* What is being asked *
Write out the entries once more, exactly as they appear.
-- Supplied records follows --
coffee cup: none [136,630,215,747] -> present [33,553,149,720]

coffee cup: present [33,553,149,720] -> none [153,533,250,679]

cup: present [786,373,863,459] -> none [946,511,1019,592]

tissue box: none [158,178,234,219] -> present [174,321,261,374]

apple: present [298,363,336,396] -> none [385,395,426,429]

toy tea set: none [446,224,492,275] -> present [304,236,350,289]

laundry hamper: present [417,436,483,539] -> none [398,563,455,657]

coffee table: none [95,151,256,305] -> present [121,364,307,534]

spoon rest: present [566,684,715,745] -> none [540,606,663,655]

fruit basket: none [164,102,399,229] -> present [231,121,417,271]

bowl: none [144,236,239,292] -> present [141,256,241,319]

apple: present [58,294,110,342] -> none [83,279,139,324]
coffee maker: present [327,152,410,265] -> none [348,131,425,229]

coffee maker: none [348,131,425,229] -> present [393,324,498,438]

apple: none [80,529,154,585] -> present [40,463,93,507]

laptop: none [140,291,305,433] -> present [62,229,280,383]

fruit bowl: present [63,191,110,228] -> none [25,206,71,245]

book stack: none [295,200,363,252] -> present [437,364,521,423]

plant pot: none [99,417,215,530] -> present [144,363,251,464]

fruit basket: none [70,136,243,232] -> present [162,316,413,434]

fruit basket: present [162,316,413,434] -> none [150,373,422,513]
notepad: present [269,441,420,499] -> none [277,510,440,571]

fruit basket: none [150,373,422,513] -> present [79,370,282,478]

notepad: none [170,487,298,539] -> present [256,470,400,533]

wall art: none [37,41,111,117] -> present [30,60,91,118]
-- Supplied records concluded --
* Solution to the exercise *
coffee cup: none [136,630,215,747] -> present [33,553,149,720]

coffee cup: present [33,553,149,720] -> none [153,533,250,679]

cup: present [786,373,863,459] -> none [946,511,1019,592]

tissue box: none [158,178,234,219] -> present [174,321,261,374]

apple: present [298,363,336,396] -> none [385,395,426,429]

toy tea set: none [446,224,492,275] -> present [304,236,350,289]

laundry hamper: present [417,436,483,539] -> none [398,563,455,657]

coffee table: none [95,151,256,305] -> present [121,364,307,534]

spoon rest: present [566,684,715,745] -> none [540,606,663,655]

fruit basket: none [164,102,399,229] -> present [231,121,417,271]

bowl: none [144,236,239,292] -> present [141,256,241,319]

apple: present [58,294,110,342] -> none [83,279,139,324]
coffee maker: present [327,152,410,265] -> none [348,131,425,229]

coffee maker: none [348,131,425,229] -> present [393,324,498,438]

apple: none [80,529,154,585] -> present [40,463,93,507]

laptop: none [140,291,305,433] -> present [62,229,280,383]

fruit bowl: present [63,191,110,228] -> none [25,206,71,245]

book stack: none [295,200,363,252] -> present [437,364,521,423]

plant pot: none [99,417,215,530] -> present [144,363,251,464]

fruit basket: none [70,136,243,232] -> present [162,316,413,434]

fruit basket: present [162,316,413,434] -> none [150,373,422,513]
notepad: present [269,441,420,499] -> none [277,510,440,571]

fruit basket: none [150,373,422,513] -> present [79,370,282,478]

notepad: none [170,487,298,539] -> present [256,470,400,533]

wall art: none [37,41,111,117] -> present [30,60,91,118]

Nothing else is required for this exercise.